In regards to the Authors
Elizabeth Davis is a Sr Options Architect at Amazon Net Companies (AWS). She at the moment works with academic know-how corporations and has a ardour for serverless and information orchestration applied sciences. She has been an Amazon MWAA as a topic professional (SME) for the final 3+ years.

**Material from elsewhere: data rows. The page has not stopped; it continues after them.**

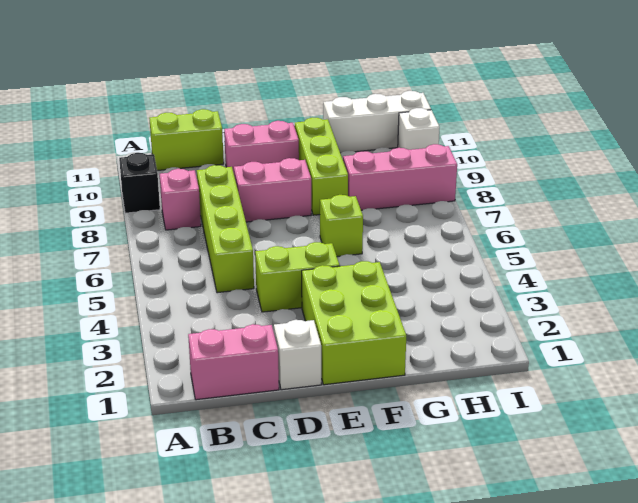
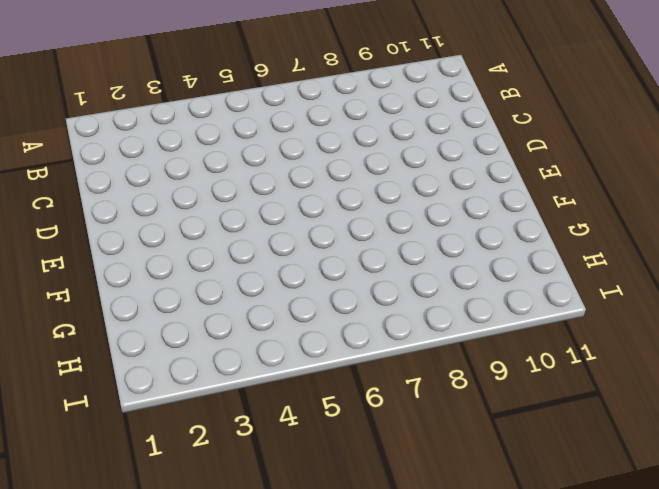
none -> black 1x1 brick [119,153,160,213]
none -> pink 1x2 brick [188,324,279,400]
none -> pink 1x1 brick [160,169,201,230]

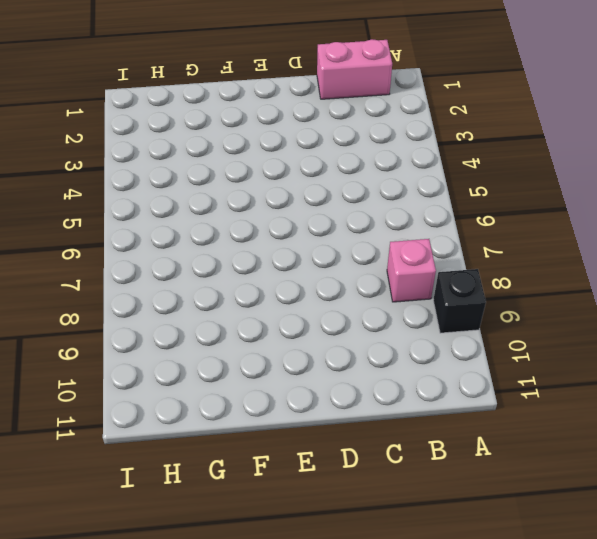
none -> lime 1x2 brick [149,109,224,171]
none -> lime 1x4 brick [197,165,254,293]
none -> white 1x1 brick [274,320,321,390]

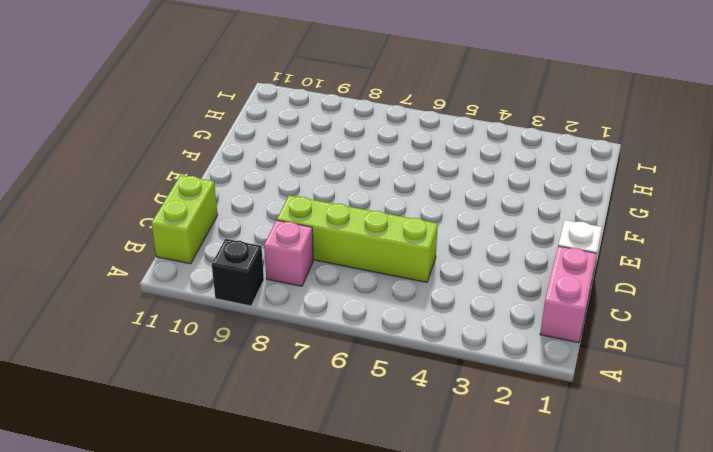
none -> lime 1x2 brick [255,242,340,312]
none -> pink 1x2 brick [234,158,311,222]
none -> pink 1x2 brick [224,121,299,173]

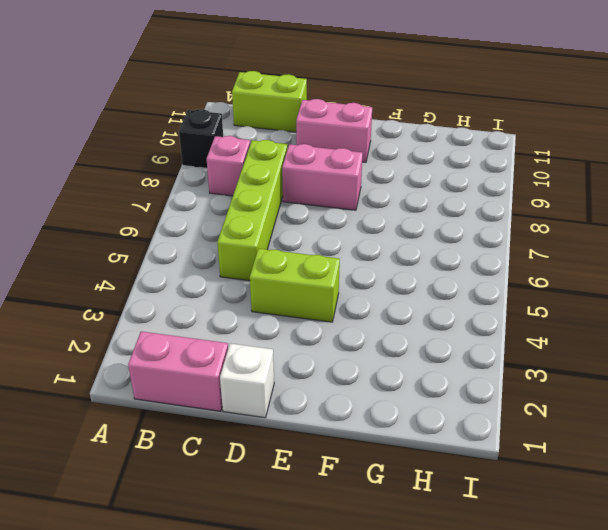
none -> lime 2x3 brick [302,261,406,385]
none -> lime 1x1 brick [320,195,363,256]
none -> lime 1x3 brick [295,118,348,215]

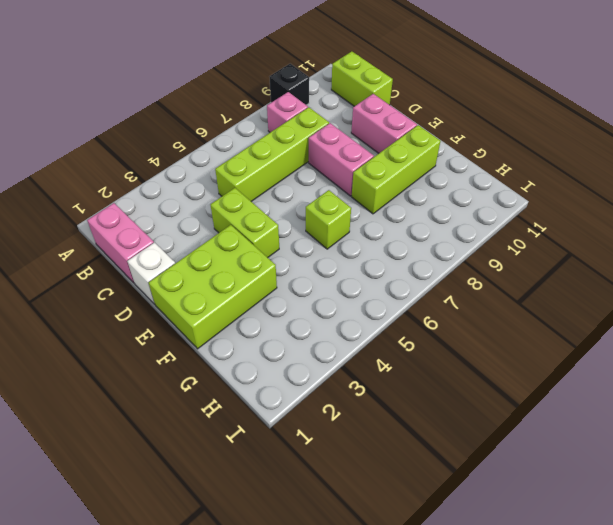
none -> pink 1x3 brick [343,144,457,210]
none -> white 1x3 brick [323,91,431,153]
none -> white 1x1 brick [398,108,440,150]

Mark Richman is a Principal Options Architect at Amazon Net Companies with 30 years of expertise constructing complicated internet and enterprise software program. He contributes to Apache Airflow, bringing his experience in cloud computing and serverless applied sciences to the open-source platform. Mark can also be an completed author and speaker who has authored business publications and AWS programs whereas repeatedly presenting at business occasions.